=== INFORMATION GIVEN ===

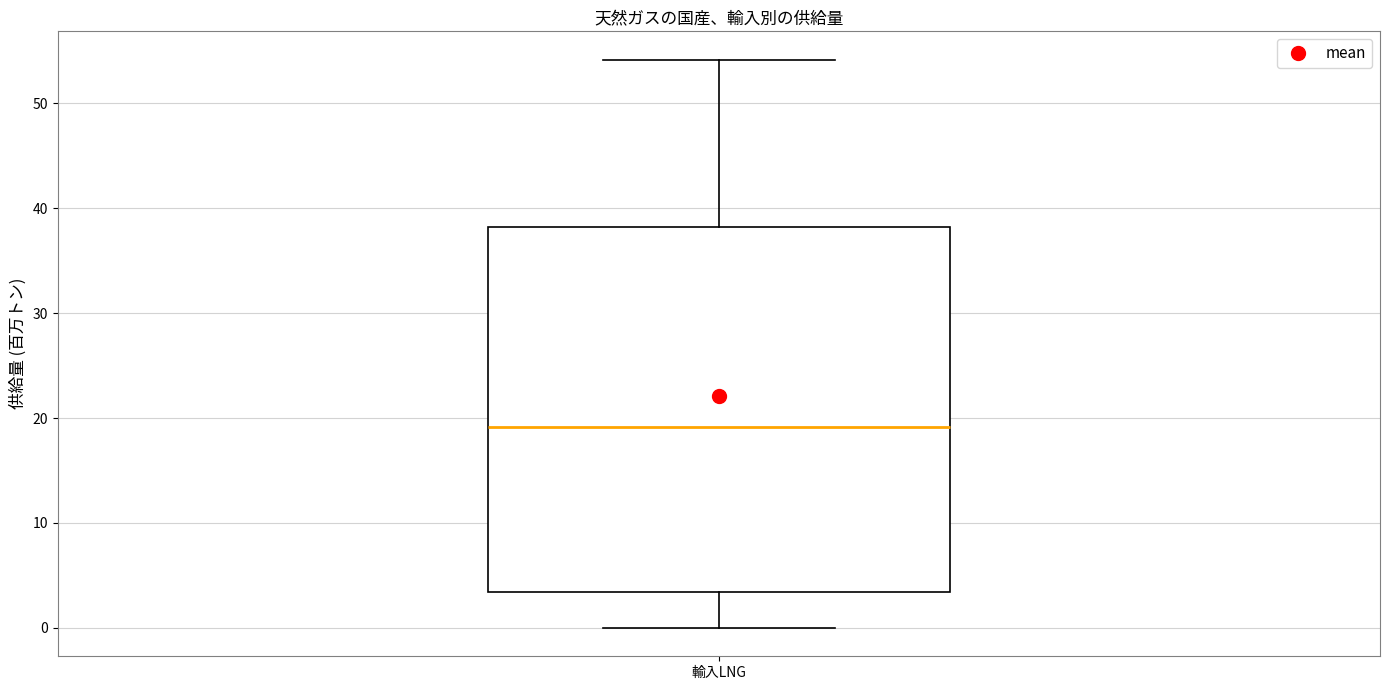

Where is the lower edge of the box for 輸入LNG on the y-axis? The values are not printed on the chart, so give them approximately, as read against the axis.

3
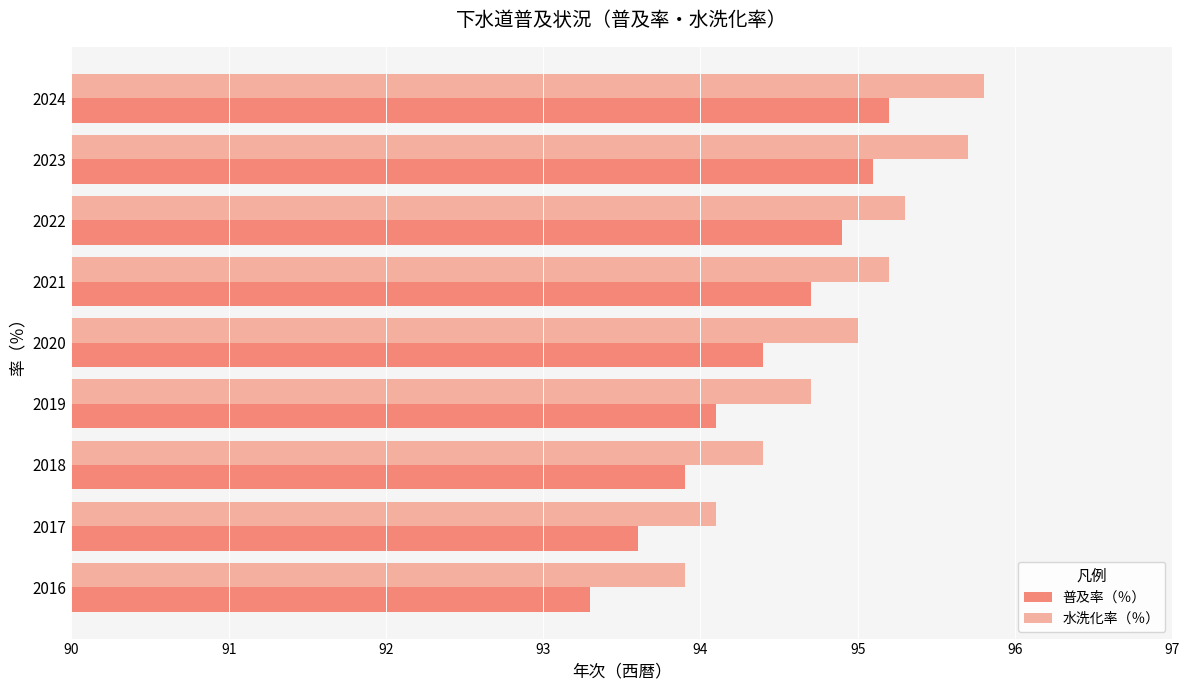

What is the maximum value for 水洗化率（％）?

95.8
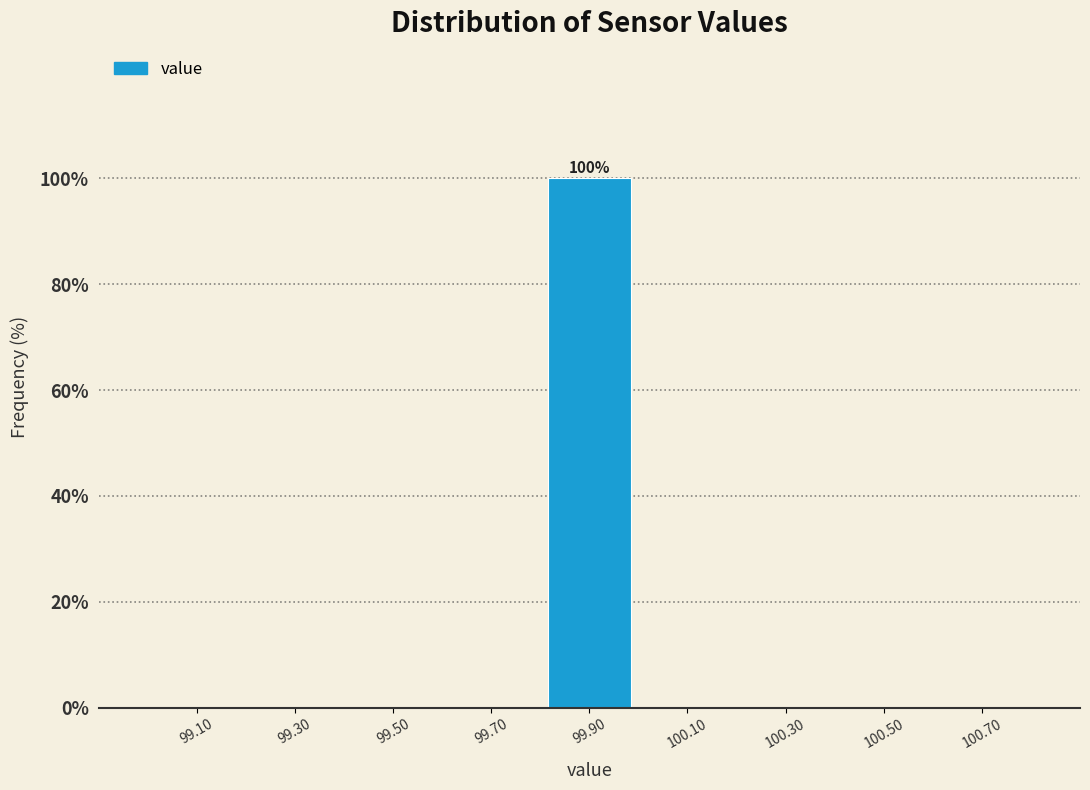

Which range on the x-axis has the tallest bar?

99.8 to 100.0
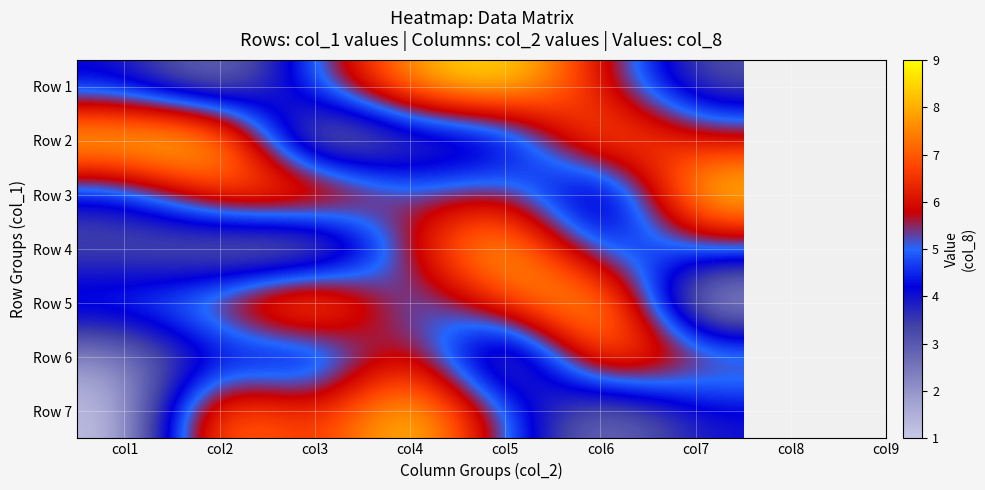

Reading left to right, what are all the values shown in this chart?

Row 1: col1=4	col2=2	col3=5	col4=8	col5=9	col6=6	col7=3
Row 2: col1=9	col2=9	col3=1	col4=3	col5=3	col6=8	col7=6
Row 3: col1=4	col2=7	col3=8	col4=5	col5=6	col6=2	col7=9
Row 4: col1=3	col2=2	col3=1	col4=6	col5=9	col6=4	col7=5
Row 5: col1=5	col2=6	col3=9	col4=4	col5=7	col6=9	col7=1
Row 6: col1=2	col2=4	col3=3	col4=7	col5=1	col6=8	col7=6
Row 7: col1=1	col2=8	col3=6	col4=9	col5=5	col6=2	col7=4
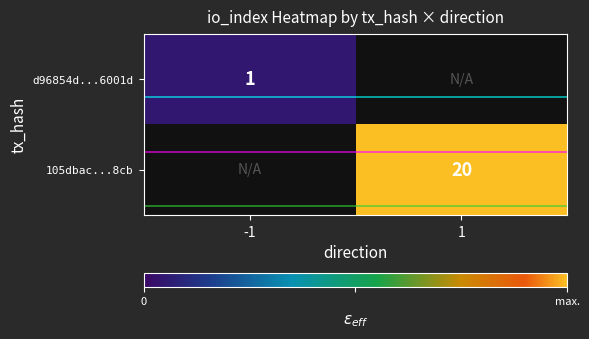

True or false: 105dbac...8cb has a value of 20 at 1.

True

=== DIRECTIVE ===
Lay out every line of the items above as a numbered list, skipping blank lines and leaving out the pictures.

=== ANSWER ===
1. Where is the lower edge of the box for 輸入LNG on the y-axis? The values are not printed on the chart, so give them approximately, as read against the axis.
2. 3
3. What is the maximum value for 水洗化率（％）?
4. 95.8
5. Which range on the x-axis has the tallest bar?
6. 99.8 to 100.0
7. Reading left to right, what are all the values shown in this chart?
8. Row 1: col1=4	col2=2	col3=5	col4=8	col5=9	col6=6	col7=3
9. Row 2: col1=9	col2=9	col3=1	col4=3	col5=3	col6=8	col7=6
10. Row 3: col1=4	col2=7	col3=8	col4=5	col5=6	col6=2	col7=9
11. Row 4: col1=3	col2=2	col3=1	col4=6	col5=9	col6=4	col7=5
12. Row 5: col1=5	col2=6	col3=9	col4=4	col5=7	col6=9	col7=1
13. Row 6: col1=2	col2=4	col3=3	col4=7	col5=1	col6=8	col7=6
14. Row 7: col1=1	col2=8	col3=6	col4=9	col5=5	col6=2	col7=4
15. True or false: 105dbac...8cb has a value of 20 at 1.
16. True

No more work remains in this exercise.